--- RECORDS TO PROCESS Enclosed Below ---

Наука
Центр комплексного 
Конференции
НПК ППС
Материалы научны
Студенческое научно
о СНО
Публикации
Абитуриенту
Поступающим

--- End of Enclosed RECORDS TO PROCESS ---

→ **EXERCISE PROMPT**
Retype the data above line by line, keeping every character as it appears.

→ **SOLUTION TO THIS PROBLEM**
Наука
Центр комплексного 
Конференции
НПК ППС
Материалы научны
Студенческое научно
о СНО
Публикации
Абитуриенту
Поступающим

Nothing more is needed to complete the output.